Толстой, разумеется, оставался при своем. Оказалось, что дело вовсе не в разуме, а в воле, в ее направлении у человека, давно задумавшего создать новую религию. Но по–прежнему он хотел, чтобы она называлась христианской.
Между «Исповедью» и книгой «В чем моя вера» были написаны «Исследование догматического богословия» и перевод Евангелия. Цель этих двух трудов была недвусмысленной: изобличить «ложное церковное христианство» и утвердить «истинное его понимание». Критика велась опять–таки с позиции «здравого смысла». От церковного вероучения требовалось, чтобы оно отвечало элементарным законам рассудка. А поскольку этого не было и быть не могло. Толстой с триумфом ниспровергал его.
Итак, Предание Церкви, ее философия, ее символика, ветхозаветная часть Библии были отметены. Оставалось Евангелие. В нем–то и намеревался Толстой найти сущность христианской веры.
Хотя он часто говорил, что не хочет толковать Евангелие и даже запретил бы такое толкование, в своем переводе он идет куда дальше вольного парафраза. Он откровенно насилует текст, выбрасывает из него все, что не совпадает с его собственными идеями, прямо искажает смысл написанного.
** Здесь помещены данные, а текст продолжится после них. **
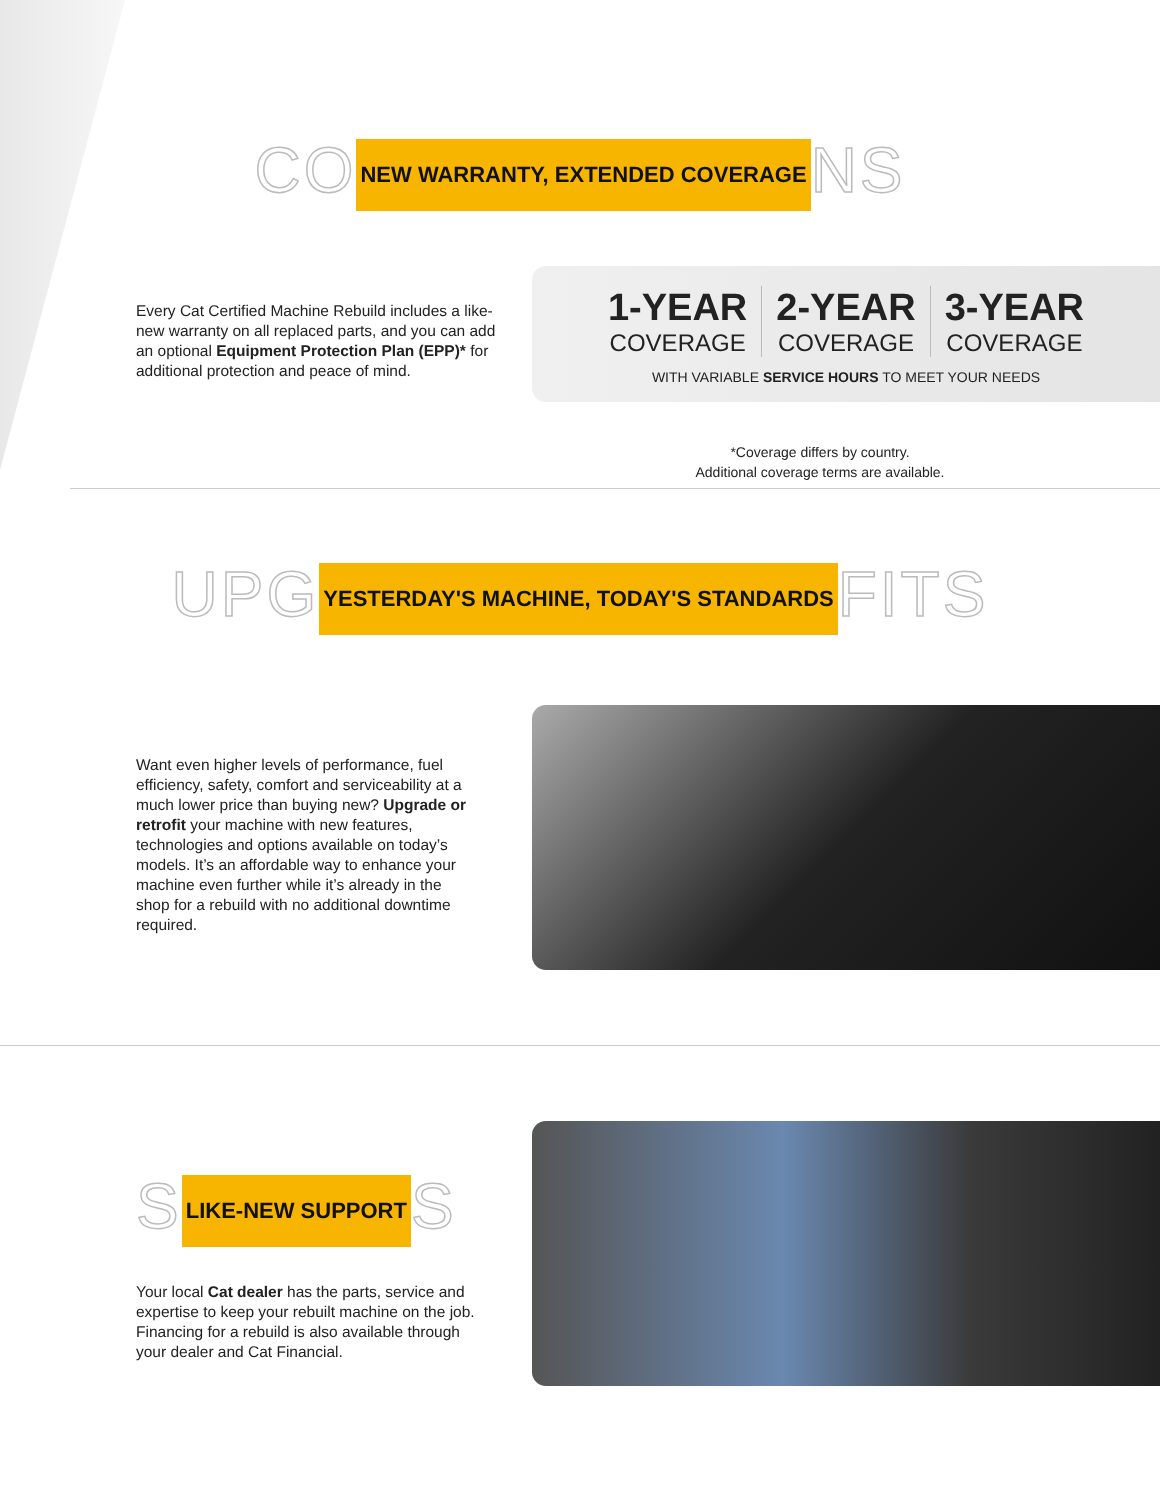CO NEW WARRANTY, EXTENDED COVERAGE NS
Every Cat Certified Machine Rebuild includes a like-new warranty on all replaced parts, and you can add an optional Equipment Protection Plan (EPP)* for additional protection and peace of mind.
1-YEAR
COVERAGE
2-YEAR
COVERAGE
3-YEAR
COVERAGE
WITH VARIABLE SERVICE HOURS TO MEET YOUR NEEDS
*Coverage differs by country.
Additional coverage terms are available.
UPG YESTERDAY'S MACHINE, TODAY'S STANDARDS FITS
Want even higher levels of performance, fuel efficiency, safety, comfort and serviceability at a much lower price than buying new? Upgrade or retrofit your machine with new features, technologies and options available on today’s models. It’s an affordable way to enhance your machine even further while it’s already in the shop for a rebuild with no additional downtime required.
S LIKE-NEW SUPPORT S
Your local Cat dealer has the parts, service and expertise to keep your rebuilt machine on the job. Financing for a rebuild is also available through your dealer and Cat Financial.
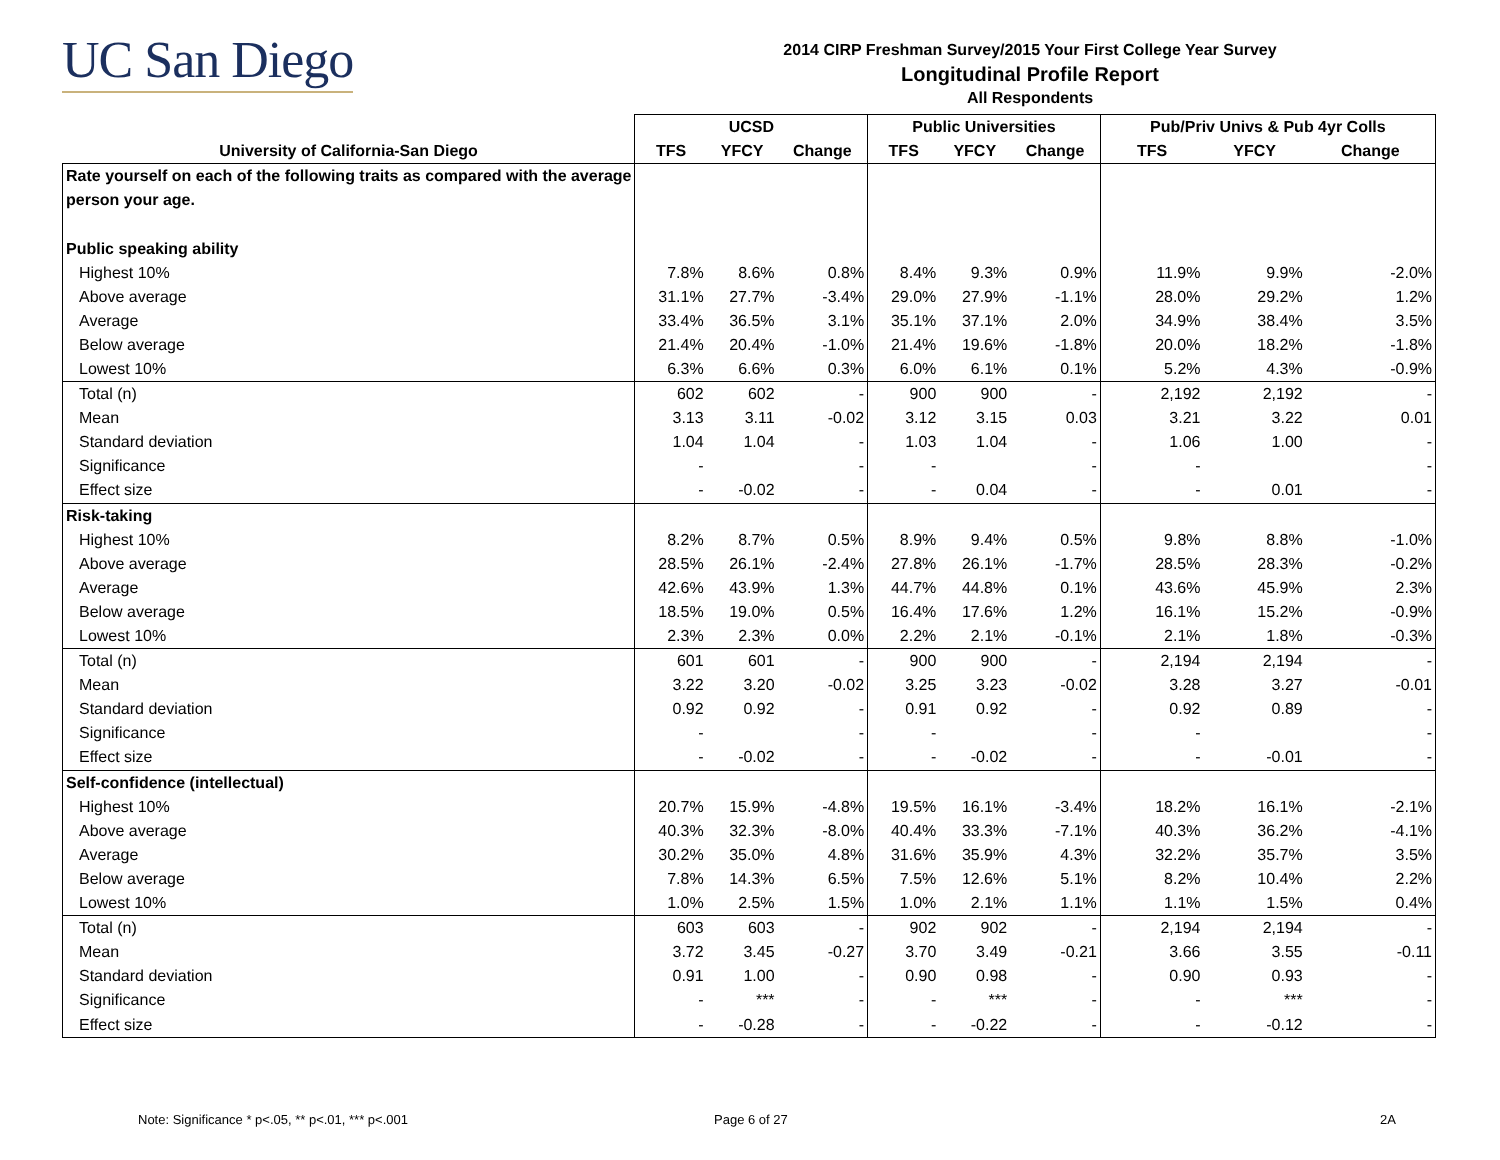UC San Diego
2014 CIRP Freshman Survey/2015 Your First College Year Survey
Longitudinal Profile Report
All Respondents
| | UCSD | | | Public Universities | | | Pub/Priv Univs & Pub 4yr Colls | | |
| --- | --- | --- | --- | --- | --- | --- | --- | --- | --- |
| University of California-San Diego | TFS | YFCY | Change | TFS | YFCY | Change | TFS | YFCY | Change |
| Rate yourself on each of the following traits as compared with the average | | | | | | | | | |
| person your age. | | | | | | | | | |
| Public speaking ability | | | | | | | | | |
| Highest 10% | 7.8% | 8.6% | 0.8% | 8.4% | 9.3% | 0.9% | 11.9% | 9.9% | -2.0% |
| Above average | 31.1% | 27.7% | -3.4% | 29.0% | 27.9% | -1.1% | 28.0% | 29.2% | 1.2% |
| Average | 33.4% | 36.5% | 3.1% | 35.1% | 37.1% | 2.0% | 34.9% | 38.4% | 3.5% |
| Below average | 21.4% | 20.4% | -1.0% | 21.4% | 19.6% | -1.8% | 20.0% | 18.2% | -1.8% |
| Lowest 10% | 6.3% | 6.6% | 0.3% | 6.0% | 6.1% | 0.1% | 5.2% | 4.3% | -0.9% |
| Total (n) | 602 | 602 | - | 900 | 900 | - | 2,192 | 2,192 | - |
| Mean | 3.13 | 3.11 | -0.02 | 3.12 | 3.15 | 0.03 | 3.21 | 3.22 | 0.01 |
| Standard deviation | 1.04 | 1.04 | - | 1.03 | 1.04 | - | 1.06 | 1.00 | - |
| Significance | - | | - | - | | - | - | | - |
| Effect size | - | -0.02 | - | - | 0.04 | - | - | 0.01 | - |
| Risk-taking | | | | | | | | | |
| Highest 10% | 8.2% | 8.7% | 0.5% | 8.9% | 9.4% | 0.5% | 9.8% | 8.8% | -1.0% |
| Above average | 28.5% | 26.1% | -2.4% | 27.8% | 26.1% | -1.7% | 28.5% | 28.3% | -0.2% |
| Average | 42.6% | 43.9% | 1.3% | 44.7% | 44.8% | 0.1% | 43.6% | 45.9% | 2.3% |
| Below average | 18.5% | 19.0% | 0.5% | 16.4% | 17.6% | 1.2% | 16.1% | 15.2% | -0.9% |
| Lowest 10% | 2.3% | 2.3% | 0.0% | 2.2% | 2.1% | -0.1% | 2.1% | 1.8% | -0.3% |
| Total (n) | 601 | 601 | - | 900 | 900 | - | 2,194 | 2,194 | - |
| Mean | 3.22 | 3.20 | -0.02 | 3.25 | 3.23 | -0.02 | 3.28 | 3.27 | -0.01 |
| Standard deviation | 0.92 | 0.92 | - | 0.91 | 0.92 | - | 0.92 | 0.89 | - |
| Significance | - | | - | - | | - | - | | - |
| Effect size | - | -0.02 | - | - | -0.02 | - | - | -0.01 | - |
| Self-confidence (intellectual) | | | | | | | | | |
| Highest 10% | 20.7% | 15.9% | -4.8% | 19.5% | 16.1% | -3.4% | 18.2% | 16.1% | -2.1% |
| Above average | 40.3% | 32.3% | -8.0% | 40.4% | 33.3% | -7.1% | 40.3% | 36.2% | -4.1% |
| Average | 30.2% | 35.0% | 4.8% | 31.6% | 35.9% | 4.3% | 32.2% | 35.7% | 3.5% |
| Below average | 7.8% | 14.3% | 6.5% | 7.5% | 12.6% | 5.1% | 8.2% | 10.4% | 2.2% |
| Lowest 10% | 1.0% | 2.5% | 1.5% | 1.0% | 2.1% | 1.1% | 1.1% | 1.5% | 0.4% |
| Total (n) | 603 | 603 | - | 902 | 902 | - | 2,194 | 2,194 | - |
| Mean | 3.72 | 3.45 | -0.27 | 3.70 | 3.49 | -0.21 | 3.66 | 3.55 | -0.11 |
| Standard deviation | 0.91 | 1.00 | - | 0.90 | 0.98 | - | 0.90 | 0.93 | - |
| Significance | - | *** | - | - | *** | - | - | *** | - |
| Effect size | - | -0.28 | - | - | -0.22 | - | - | -0.12 | - |
Note: Significance * p<.05, ** p<.01, *** p<.001
Page 6 of 27 2A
Читать толстовский перевод необыкновенно поучительно, тем более что он помещает параллельно оригинал и традиционный синодальный перевод. Натяжки и произвольность этого парафраза, состоящего главным образом из нравственных речений Христа, настолько очевидны, что переводчик даже не пытается их затушевать, филолог И. М. Ивакин, помогавший Толстому, пишет: «С самого первого взгляда мне показалось, что, начиная работать над Евангелием, Лев Николаевич уже имел определенный взгляд. Научная филологическая точка зрения если не была вполне чужда ему, то, во всяком случае, оставалась на втором, даже на третьем плане» [12].
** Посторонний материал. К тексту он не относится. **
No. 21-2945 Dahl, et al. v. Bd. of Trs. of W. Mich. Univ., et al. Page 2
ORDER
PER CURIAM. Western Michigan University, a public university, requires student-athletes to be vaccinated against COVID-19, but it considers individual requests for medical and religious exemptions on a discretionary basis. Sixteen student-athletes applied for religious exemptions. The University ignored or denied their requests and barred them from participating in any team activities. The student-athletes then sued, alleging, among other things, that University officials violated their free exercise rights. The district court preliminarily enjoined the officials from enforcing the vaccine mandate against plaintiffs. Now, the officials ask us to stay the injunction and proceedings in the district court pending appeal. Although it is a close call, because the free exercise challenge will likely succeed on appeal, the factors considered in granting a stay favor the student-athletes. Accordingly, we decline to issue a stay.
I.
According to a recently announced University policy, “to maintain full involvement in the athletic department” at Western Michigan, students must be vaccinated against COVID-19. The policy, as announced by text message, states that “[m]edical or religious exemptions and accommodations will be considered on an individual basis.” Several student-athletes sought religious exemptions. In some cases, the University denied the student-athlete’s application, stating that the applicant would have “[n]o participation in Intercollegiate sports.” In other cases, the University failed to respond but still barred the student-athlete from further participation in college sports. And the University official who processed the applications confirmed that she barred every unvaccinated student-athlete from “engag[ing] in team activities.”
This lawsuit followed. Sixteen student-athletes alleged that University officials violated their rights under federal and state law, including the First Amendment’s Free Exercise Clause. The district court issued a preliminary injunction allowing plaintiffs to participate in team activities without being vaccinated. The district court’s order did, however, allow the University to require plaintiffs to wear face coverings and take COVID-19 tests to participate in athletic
Иисус Назарянин был для Толстого только моралистом, подобным Сократу, Но подлинные источники такого Христа не знают. Чтобы понять, насколько толстовский взгляд отличается от того, что мы находим в Евангелии, уместно прислушаться к современнику писателя князю Сергею Трубецкому. Первоклассный историк, независимый мыслитель, Трубецкой отнюдь не был «присяжным богословом». В своих трудах он убедительно показал, что Евангелие Иисуса есть не набор моральных правил, а провозвестие новой жизни. Нового высшего Откровения Творца, которое явлено миру через Его Сына. Христос устанавливает Новый Завет, т. е. новый Союз между Землей и Небом. В историю входит таинственная сила, которая постепенно ведет ее к преображению, к выходу за пределы несовершенного земного бытия.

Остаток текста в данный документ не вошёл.